> [WORK TASK] Please print, exactly, only the lines in the entries below from the line that has "FIGURE 4 Increased" through the line that has "Figure 9. Typical". Pictures don't go in.

> [EXCERPTED DATA]
Start of Block

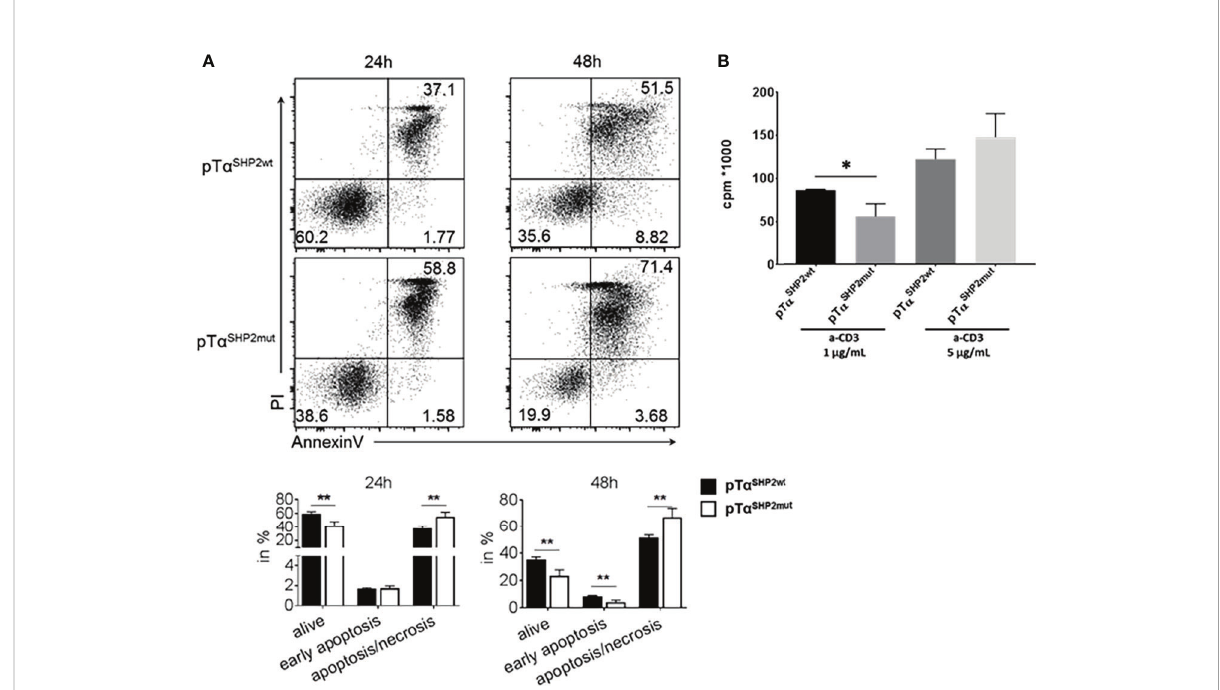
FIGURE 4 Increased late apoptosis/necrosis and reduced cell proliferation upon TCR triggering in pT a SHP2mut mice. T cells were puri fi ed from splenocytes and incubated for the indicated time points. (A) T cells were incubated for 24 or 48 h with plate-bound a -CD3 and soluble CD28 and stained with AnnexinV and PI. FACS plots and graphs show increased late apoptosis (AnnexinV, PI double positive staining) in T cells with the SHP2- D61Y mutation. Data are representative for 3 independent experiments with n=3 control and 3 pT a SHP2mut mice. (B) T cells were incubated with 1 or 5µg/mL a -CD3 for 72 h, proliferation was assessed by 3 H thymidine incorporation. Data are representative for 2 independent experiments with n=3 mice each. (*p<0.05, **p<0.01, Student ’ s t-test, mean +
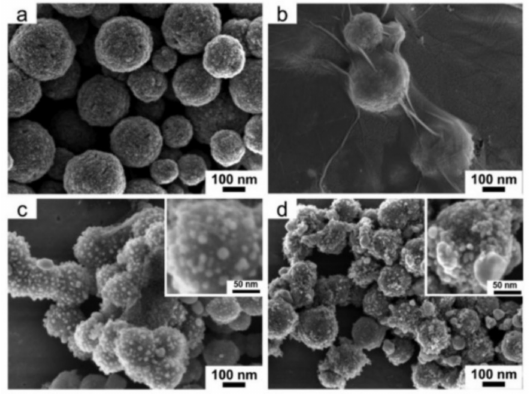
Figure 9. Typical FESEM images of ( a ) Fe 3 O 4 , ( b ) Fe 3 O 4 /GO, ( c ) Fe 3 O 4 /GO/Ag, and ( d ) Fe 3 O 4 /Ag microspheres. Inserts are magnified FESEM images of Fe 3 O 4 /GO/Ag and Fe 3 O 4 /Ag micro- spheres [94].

End of Block
Start of Block

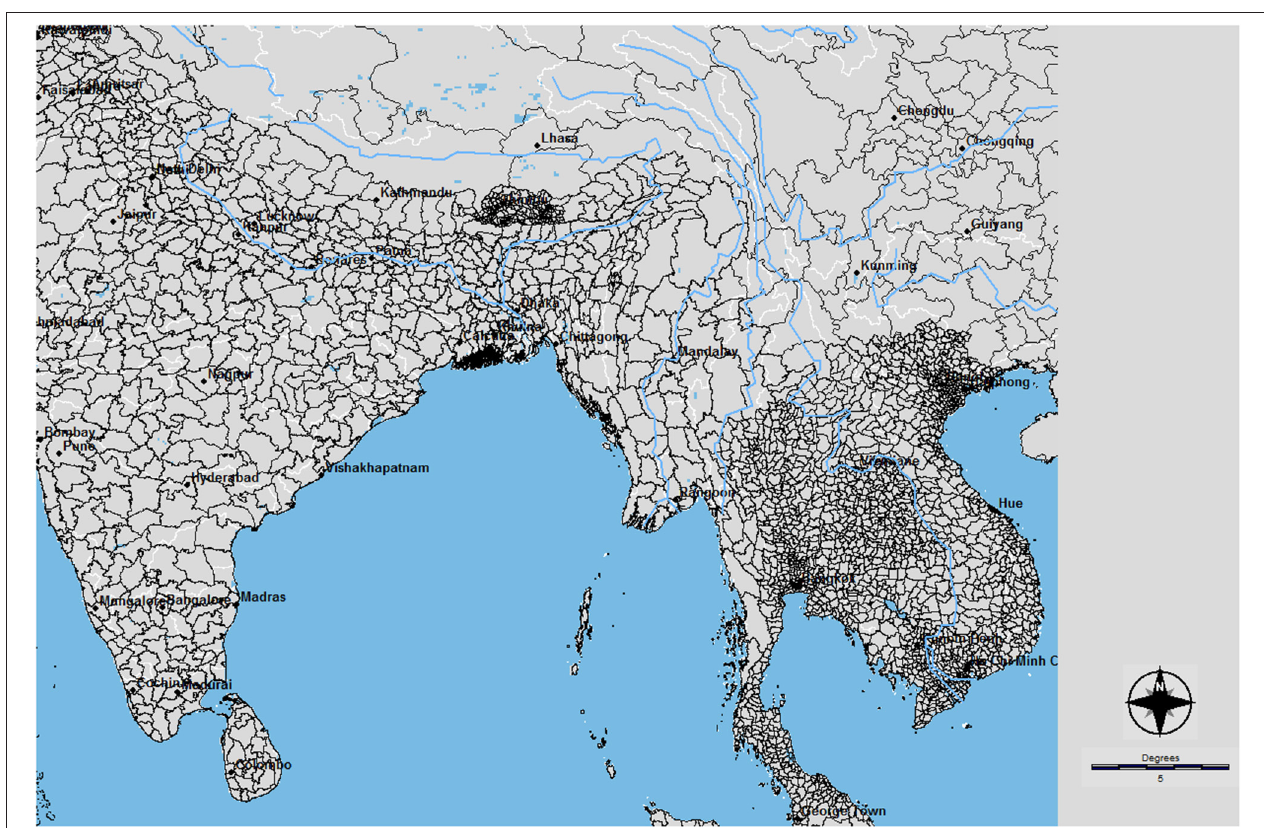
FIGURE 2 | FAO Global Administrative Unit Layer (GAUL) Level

End of Block
Start of Block

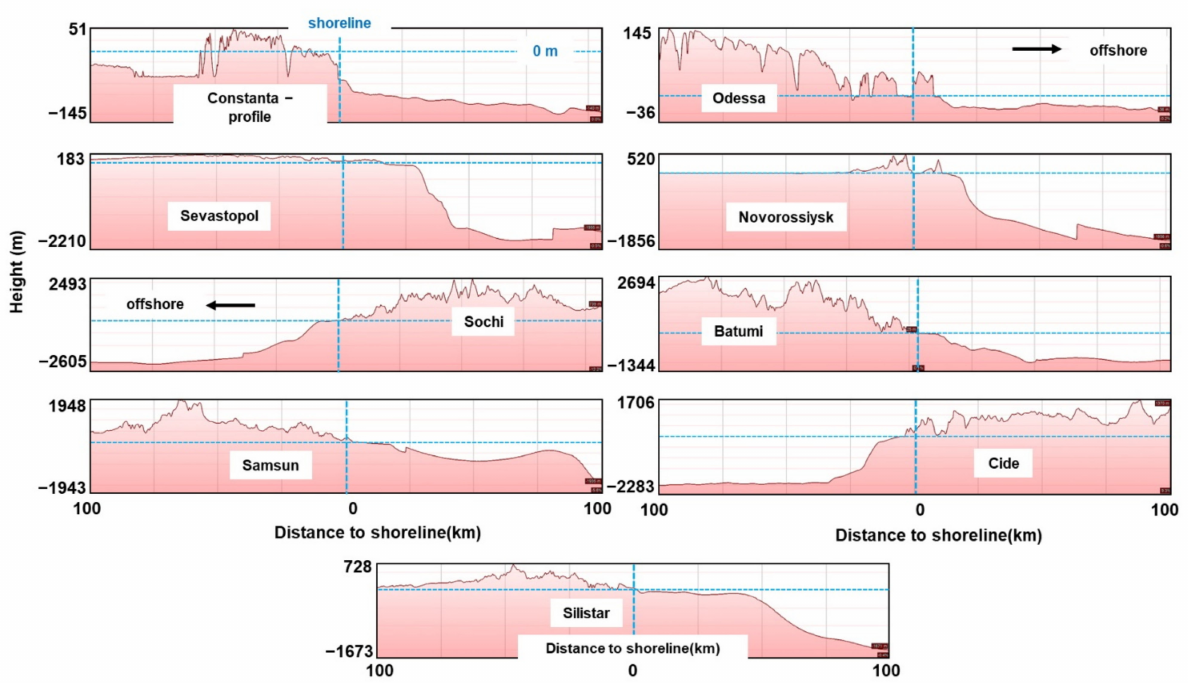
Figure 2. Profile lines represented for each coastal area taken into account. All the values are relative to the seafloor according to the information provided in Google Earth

End of Block

> [TASK OUTPUT]
FIGURE 4 Increased late apoptosis/necrosis and reduced cell proliferation upon TCR triggering in pT a SHP2mut mice. T cells were puri fi ed from splenocytes and incubated for the indicated time points. (A) T cells were incubated for 24 or 48 h with plate-bound a -CD3 and soluble CD28 and stained with AnnexinV and PI. FACS plots and graphs show increased late apoptosis (AnnexinV, PI double positive staining) in T cells with the SHP2- D61Y mutation. Data are representative for 3 independent experiments with n=3 control and 3 pT a SHP2mut mice. (B) T cells were incubated with 1 or 5µg/mL a -CD3 for 72 h, proliferation was assessed by 3 H thymidine incorporation. Data are representative for 2 independent experiments with n=3 mice each. (*p<0.05, **p<0.01, Student ’ s t-test, mean +
Figure 9. Typical FESEM images of ( a ) Fe 3 O 4 , ( b ) Fe 3 O 4 /GO, ( c ) Fe 3 O 4 /GO/Ag, and ( d ) Fe 3 O 4 /Ag microspheres. Inserts are magnified FESEM images of Fe 3 O 4 /GO/Ag and Fe 3 O 4 /Ag micro- spheres [94].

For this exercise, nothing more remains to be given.